Bounding boxes with keypoints:
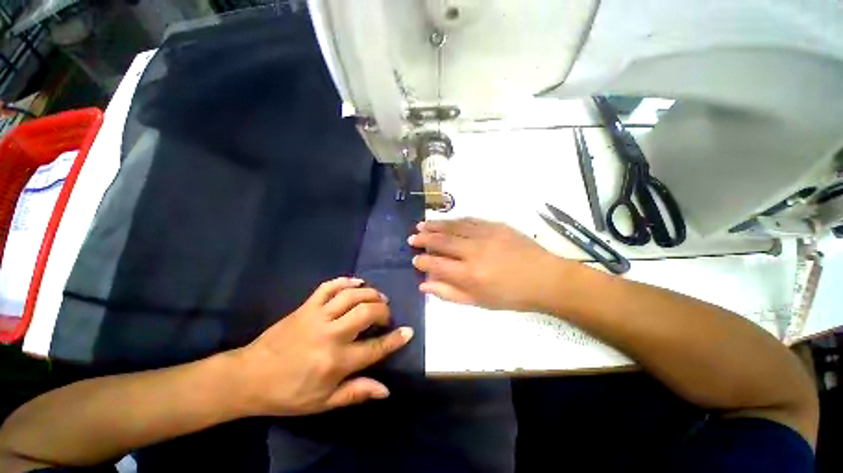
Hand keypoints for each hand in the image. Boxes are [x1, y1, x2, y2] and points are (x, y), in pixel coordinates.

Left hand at [230, 277, 412, 415]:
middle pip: (366, 312)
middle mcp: (330, 334)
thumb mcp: (323, 402)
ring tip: (378, 297)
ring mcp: (317, 316)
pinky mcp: (306, 306)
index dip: (395, 339)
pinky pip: (329, 286)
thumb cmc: (289, 393)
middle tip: (387, 315)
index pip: (375, 348)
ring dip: (370, 293)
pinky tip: (357, 282)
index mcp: (336, 361)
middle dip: (383, 310)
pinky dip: (346, 281)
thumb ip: (356, 393)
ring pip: (351, 295)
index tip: (408, 331)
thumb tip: (386, 390)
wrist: (250, 376)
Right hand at [409, 218, 572, 311]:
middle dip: (424, 239)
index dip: (422, 261)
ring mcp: (485, 235)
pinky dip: (455, 220)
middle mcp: (473, 251)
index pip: (436, 264)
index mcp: (469, 274)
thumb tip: (424, 285)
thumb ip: (449, 293)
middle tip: (412, 237)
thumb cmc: (511, 296)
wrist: (545, 278)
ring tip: (422, 225)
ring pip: (453, 227)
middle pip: (442, 241)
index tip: (414, 259)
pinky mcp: (496, 225)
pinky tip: (447, 221)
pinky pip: (470, 220)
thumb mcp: (479, 302)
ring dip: (436, 225)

Task objective:
Among the records above, find the lines that contain "index" and copy every one.

The completed task:
index dip: (395, 339)
index pip: (375, 348)
index mcp: (336, 361)
index tip: (408, 331)
index dip: (422, 261)
index pip: (436, 264)
index mcp: (469, 274)
index tip: (414, 259)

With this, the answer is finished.